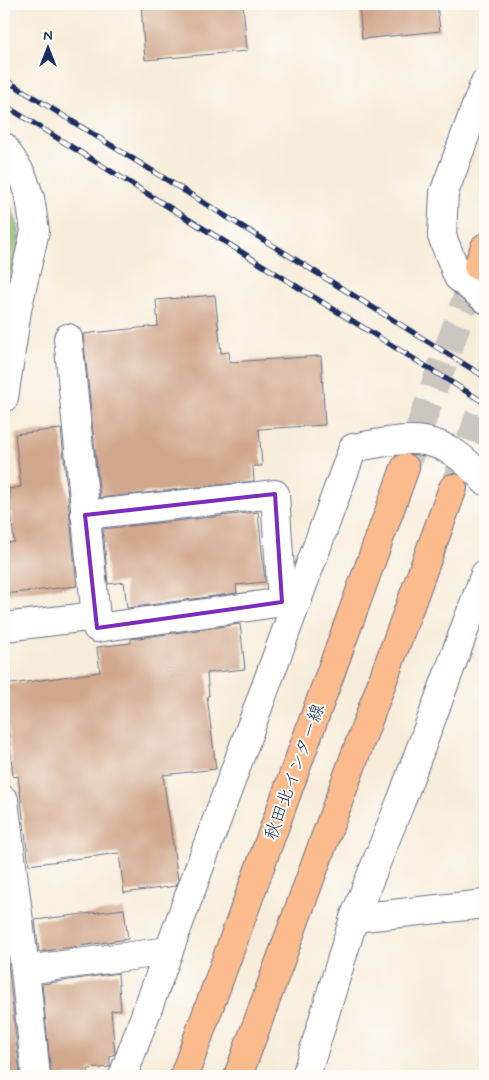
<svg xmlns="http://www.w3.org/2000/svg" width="489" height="1080" font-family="Mynerve,'Klee One',sans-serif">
	<rect width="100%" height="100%" fill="#fdfcf7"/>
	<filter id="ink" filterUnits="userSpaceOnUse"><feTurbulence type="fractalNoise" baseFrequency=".02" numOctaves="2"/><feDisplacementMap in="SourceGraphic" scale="10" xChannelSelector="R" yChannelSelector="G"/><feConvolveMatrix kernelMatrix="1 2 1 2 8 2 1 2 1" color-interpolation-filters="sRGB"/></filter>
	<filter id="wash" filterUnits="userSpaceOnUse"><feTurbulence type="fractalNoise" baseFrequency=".0096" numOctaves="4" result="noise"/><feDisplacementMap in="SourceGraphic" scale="20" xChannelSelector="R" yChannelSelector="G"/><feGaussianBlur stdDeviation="1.12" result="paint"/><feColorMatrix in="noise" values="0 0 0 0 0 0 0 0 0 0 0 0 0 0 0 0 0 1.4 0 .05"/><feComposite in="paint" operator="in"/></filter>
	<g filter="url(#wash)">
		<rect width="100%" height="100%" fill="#f7ecd9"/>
		<polygon fill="#86b56e" stroke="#507266" points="4,187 19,228 19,273 4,282"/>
		<g id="blocks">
			<g fill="#d1a88d">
				<polygon points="141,4 243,4 247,51 145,60"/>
				<polygon points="359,4 437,4 440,31 362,39"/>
				<polygon points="215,295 221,353 229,352 230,362 321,356 325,425 259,429 262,466 253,466 254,481 100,498 83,334 158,326 156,300"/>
				<polygon points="61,429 77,586 4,594 4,543 14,542 9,489 21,487 15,434"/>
				<polygon points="258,512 265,582 236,585 237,593 127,608 124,582 108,584 103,529"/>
				<polygon points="240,624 245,669 207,673 209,696 207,696 216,769 163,775 178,880 176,886 124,893 119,853 29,865 18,776 13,777 4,685 100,672 97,647 131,643 131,639"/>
				<polygon points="124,909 128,939 39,952 35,920"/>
				<polygon points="4,925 9,972 20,1076 8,1076 4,1048"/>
				<polygon points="118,973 121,1010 111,1011 115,1054 110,1056 110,1067 88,1069 89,1076 51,1076 42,984"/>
			</g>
		</g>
	</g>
	<g filter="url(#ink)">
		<use href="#blocks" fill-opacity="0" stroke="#687189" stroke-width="1"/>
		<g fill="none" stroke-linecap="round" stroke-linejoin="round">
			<g stroke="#cbc6c0" stroke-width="28" stroke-dasharray="28 14" stroke-linecap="butt">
				<polyline points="405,468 478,266"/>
				<polyline points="456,481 485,400"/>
			</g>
			<defs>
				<g id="minor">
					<polyline points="485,82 444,193 442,236 458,277 485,299"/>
					<polyline points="4,147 22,175 30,198 35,231 17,310 4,398"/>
					<polyline points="68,338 97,628 298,600"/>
					<polyline points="85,515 275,494 282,602"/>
					<polyline points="4,627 96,616"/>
					<polyline points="4,800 25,970 169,951"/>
					<polyline points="354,918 485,904"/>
					<polyline points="25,970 36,1076"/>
					<path d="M123,1076L353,448C414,436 441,431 485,481"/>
					<polyline points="306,1076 354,918 403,796 485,574"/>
				</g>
				<g id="primary">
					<polyline points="478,266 485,247"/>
					<polyline points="184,1076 405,468"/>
					<polyline points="238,1076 453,488"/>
				</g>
			</defs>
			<use href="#minor" stroke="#687189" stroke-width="30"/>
			<use href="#primary" stroke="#687189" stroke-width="30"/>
			<use href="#minor" stroke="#fff" stroke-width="28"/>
			<use href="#primary" stroke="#fbbb8d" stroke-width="28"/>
			<defs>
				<g id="rail">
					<polyline points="4,79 485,377"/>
					<polyline points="4,105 485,403"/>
				</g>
			</defs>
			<use href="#rail" stroke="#1b2f5e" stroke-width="5.5"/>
			<use href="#rail" stroke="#fdfcf7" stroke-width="4" stroke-dasharray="11" stroke-linecap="butt"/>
		</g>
	</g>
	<path fill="none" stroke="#7b2cbf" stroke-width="4" stroke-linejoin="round" d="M275,494L282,602L97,628L85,515Z"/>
	<g text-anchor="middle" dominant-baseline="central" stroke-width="4" stroke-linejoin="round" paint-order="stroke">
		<g font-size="18" fill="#1b2f5e" stroke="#fdfcf7">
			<text transform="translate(295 772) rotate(-70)">秋田北インター線</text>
		</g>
	</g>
	<rect width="489" height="1080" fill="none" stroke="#fdfcf7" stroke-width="20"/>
	<g transform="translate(48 48)" stroke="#fdfcf7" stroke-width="4" paint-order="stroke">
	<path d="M0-4L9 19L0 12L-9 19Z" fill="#1b2f5e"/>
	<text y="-8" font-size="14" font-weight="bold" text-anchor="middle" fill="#1b2f5e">N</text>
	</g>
</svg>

================

# ACTIVITY
Only lines holding the word "size" are wanted, so copy each of them from the records above.

# RESULT
		<g font-size="18" fill="#1b2f5e" stroke="#fdfcf7">
	<text y="-8" font-size="14" font-weight="bold" text-anchor="middle" fill="#1b2f5e">N</text>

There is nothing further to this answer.